Pulling my gaze from his chest, I take a step back and meet his eyes. I can't be sure, but I'm almost positive he knows I was just checking him out. He doesn't say anything, thankfully, but there's this almost twinkle in his eye that makes me feel like he knows.
"Last night you kind of scared the shit out of us just…" he trails off, and all I can do is stand here staring at him, trying to remind myself to breathe.
He said I scared the shit out of ‘us' as in not just him. Does he mean him and the boss? Or him and the guys? I can't bring myself to ask him for fear of sounding stupid, and while both seem crazy to me, he said ‘us,' I heard him. So I guess it doesn't really matter who the other person or persons are, what matters here is someone cares…multiple someones.
"Just take the night off and make sure you're okay, please?" His voice is low, almost a whisper, but it's impossible to miss his almost pleading tone.
Oh my god. Is Talian adorable?
No way, am I losing it?
It takes longer than it should, but eventually, I focus enough to nod and squeak out an okay.
His face lights up with the most genuine smile I've ever seen, and for a second, I swear he looks like he's about to hug me before he takes a step back and shoves his hands in his pockets.

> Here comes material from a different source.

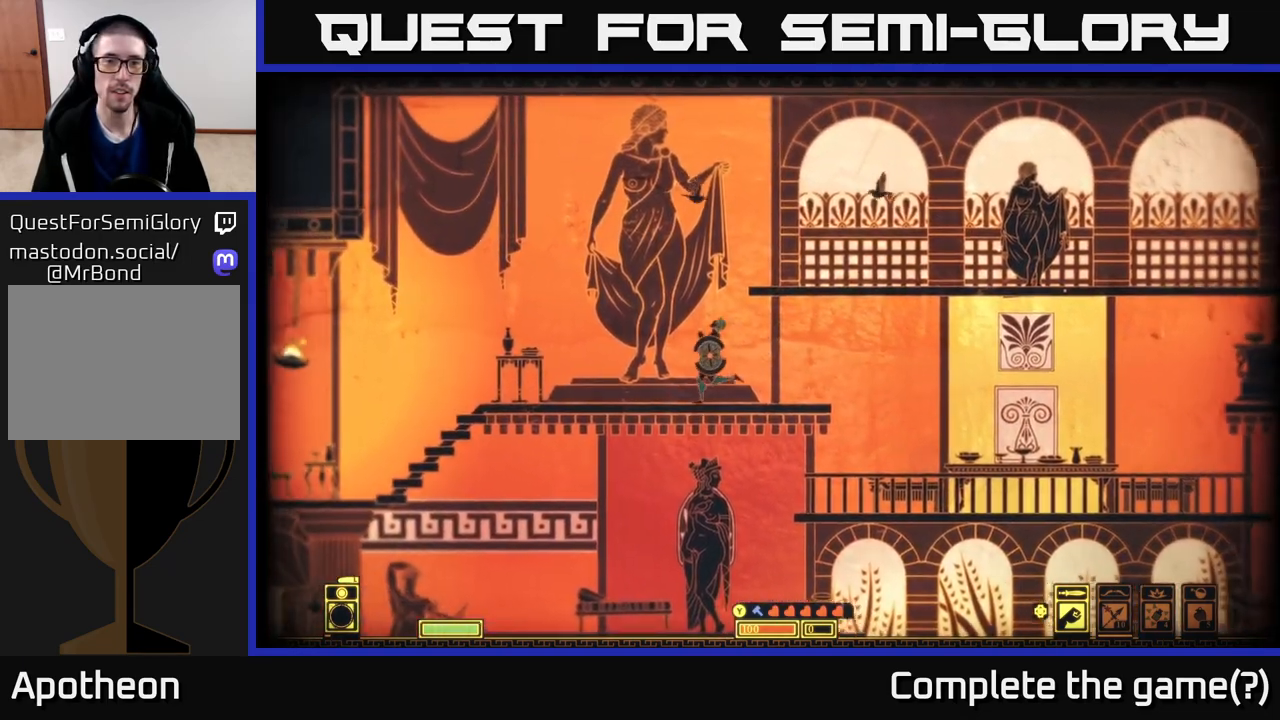
{"buttons": ["A"], "left_stick": "right", "right_stick": "center", "events": [[67, "left_stick", "center"], [167, "A", "down"], [167, "left_stick", "right"]]}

"Get some rest, Darling." He turns and disappears into the room across from mine without giving me time to respond.
What?
How was I unaware that Talian's room was that one? I knew the one at the end of the hall to my right was Kai's. I'd seen him going in there about a million times when he was trying to get away from me but Talian.
Shit, I need to learn to pay better attention.
With a sigh, I close my door again before flipping the lock and climbing back into bed, only to find a few missed messages.
Shit, I forgot I was in the middle of a conversation with Ruin. I'm so shit about having friends; Lea makes fun of me all the time because I constantly forget to respond to her. Or worse, I'll think I respond and never hit send.
Of course I've heard of it, I don't live under a rock.
Rude.
My phone vibrates with yet another message from him; clearly, I took too long to respond.
When do you work next? You can just pay me back with a drink from there. I've yet to go tho, the lines are always too long, but now I've got a connection.
I snort at the thought of someone using me as a way in. Look at me being the cool kid. I send him my schedule for the next few days and tell him he can pop in whenever. It's not until I press send that I realize how much that felt like setting up a date—something I had no experience with until recently, either.
Clicking back to my messages, I hesitate for a moment before clicking Oliver's name. I didn't even realize I'd gotten his number until he messaged me a few days ago asking when he could see me again, but I'd been too much of a chicken shit to respond.
I guess if I'll be leaving in a few weeks or months, I might as well enjoy some company now, right?